Veer
- Director
- Anil Sharma
- Studio
- Vijay Galani Movies
- Release Date
- 21 January 2010
- Running Time
- 164 min
- Language
- Hindi
- Country
- India
- Budget
- ₹63.00 Cr
- Box Office
- ₹68.11 Cr
Review
Salman Khan swings a sword, bellows some dialogues, and calls it patriotism in this bloated period drama that mistakes loudness for grandeur. Directed by Anil Sharma, "Veer" attempts to stitch together a 1875 revenge saga with a cross-cultural romance, but the execution is sloppy and self-indulgent. The film's first half drowns in heavy-handed nationalism and predictable action sequences, while Khan's wooden performance—all brooding stares and grunts—fails to anchor the emotional weight the narrative demands. Katrina Kaif fares better as the princess, bringing some grace to what could've been a thankless role, but even her presence can't salvage the derivative plotting. The London sequences feel like a Hollywood film hijacked by someone allergic to subtlety, and the climactic revelations land with all the impact of a wet dhol.
What truly grates is how cynically this film weaponizes historical grievance and royal romance to manufacture mass appeal. Sharma, whose directorial average speaks for itself, doesn't trust his audience to feel anything without cranking the melodrama to eleven. The cinematography is occasionally striking, but it's used to paper over a fundamentally hollow script that mistakes scale for substance. Every emotional beat is telegraphed minutes in advance, every conflict resolved through confrontation rather than character development. The film wants to be an epic; instead, it's a vanity project wrapped in a patriotic flag.
Rating: 4/10
Storyline
So basically, this movie is set back in 1875 and follows this warrior dude named Veer whose family has been fighting against this royal kingdom for ages. His dad was this legendary fighter, but the king of that kingdom teamed up with the British and basically wiped out thousands of Veer's people, which obviously created this massive blood feud between them. It's all pretty intense and violent from the start, with old family grudges running deep.
The cool part is that Veer and his younger brother get sent to London to study and become more educated, which is pretty different from their warrior lifestyle back home. While they're there, Veer meets this absolutely gorgeous princess who happens to be the daughter of his family's enemy, and naturally they're super attracted to each other. The whole London college setting creates this interesting vibe where they're trying to fit in while learning about the world, but their families' hatred is always lurking in the background.

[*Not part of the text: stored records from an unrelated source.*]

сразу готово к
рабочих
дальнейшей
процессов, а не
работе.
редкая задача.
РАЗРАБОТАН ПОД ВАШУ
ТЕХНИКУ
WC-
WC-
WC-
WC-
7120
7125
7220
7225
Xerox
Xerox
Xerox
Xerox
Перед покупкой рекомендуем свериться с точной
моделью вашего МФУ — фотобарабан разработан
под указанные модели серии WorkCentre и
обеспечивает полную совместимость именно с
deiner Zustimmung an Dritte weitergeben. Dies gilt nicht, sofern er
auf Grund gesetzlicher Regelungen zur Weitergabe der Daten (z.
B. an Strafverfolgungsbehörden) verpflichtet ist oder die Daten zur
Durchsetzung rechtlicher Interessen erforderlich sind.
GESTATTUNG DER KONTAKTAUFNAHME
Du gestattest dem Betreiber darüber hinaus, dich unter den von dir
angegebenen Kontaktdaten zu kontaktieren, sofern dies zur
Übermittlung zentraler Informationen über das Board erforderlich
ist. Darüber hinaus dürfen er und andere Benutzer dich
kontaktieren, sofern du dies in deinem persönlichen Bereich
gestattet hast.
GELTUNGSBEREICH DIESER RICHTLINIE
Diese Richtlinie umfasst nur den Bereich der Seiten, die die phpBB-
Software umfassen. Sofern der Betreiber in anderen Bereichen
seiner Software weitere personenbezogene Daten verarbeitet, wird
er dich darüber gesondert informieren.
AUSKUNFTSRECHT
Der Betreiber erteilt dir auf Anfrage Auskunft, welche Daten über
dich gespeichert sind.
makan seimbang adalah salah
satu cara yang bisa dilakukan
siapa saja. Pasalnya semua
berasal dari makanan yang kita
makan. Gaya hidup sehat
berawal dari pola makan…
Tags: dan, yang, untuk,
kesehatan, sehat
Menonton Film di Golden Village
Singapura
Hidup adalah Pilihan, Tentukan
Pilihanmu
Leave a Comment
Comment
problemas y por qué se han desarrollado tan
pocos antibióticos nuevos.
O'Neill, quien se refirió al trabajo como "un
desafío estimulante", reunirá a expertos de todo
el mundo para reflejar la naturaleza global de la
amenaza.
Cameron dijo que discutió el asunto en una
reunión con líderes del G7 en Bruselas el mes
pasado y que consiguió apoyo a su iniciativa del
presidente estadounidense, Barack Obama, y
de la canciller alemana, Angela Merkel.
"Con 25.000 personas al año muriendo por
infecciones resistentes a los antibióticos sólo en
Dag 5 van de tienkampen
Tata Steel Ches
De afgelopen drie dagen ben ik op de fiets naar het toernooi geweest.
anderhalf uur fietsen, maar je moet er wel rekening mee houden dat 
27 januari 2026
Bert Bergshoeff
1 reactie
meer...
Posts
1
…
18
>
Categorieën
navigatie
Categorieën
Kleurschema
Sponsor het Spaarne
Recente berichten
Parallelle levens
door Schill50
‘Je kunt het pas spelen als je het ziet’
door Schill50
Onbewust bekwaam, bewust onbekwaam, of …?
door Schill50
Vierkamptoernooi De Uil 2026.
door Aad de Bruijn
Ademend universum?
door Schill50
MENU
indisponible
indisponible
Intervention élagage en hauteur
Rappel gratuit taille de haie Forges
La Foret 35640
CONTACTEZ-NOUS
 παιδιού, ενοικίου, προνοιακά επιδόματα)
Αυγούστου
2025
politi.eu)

Things get complicated pretty quickly though because Veer's true identity gets exposed while he's still at college, and everything kind of blows up in a dramatic way. Without spoiling what actually happens, let's just say that when secrets come out and people realize who everyone really is, it creates this massive emotional situation that changes everything for both Veer and the princess. It's got all the typical Bollywood elements of star-crossed lovers caught between family loyalty and personal feelings.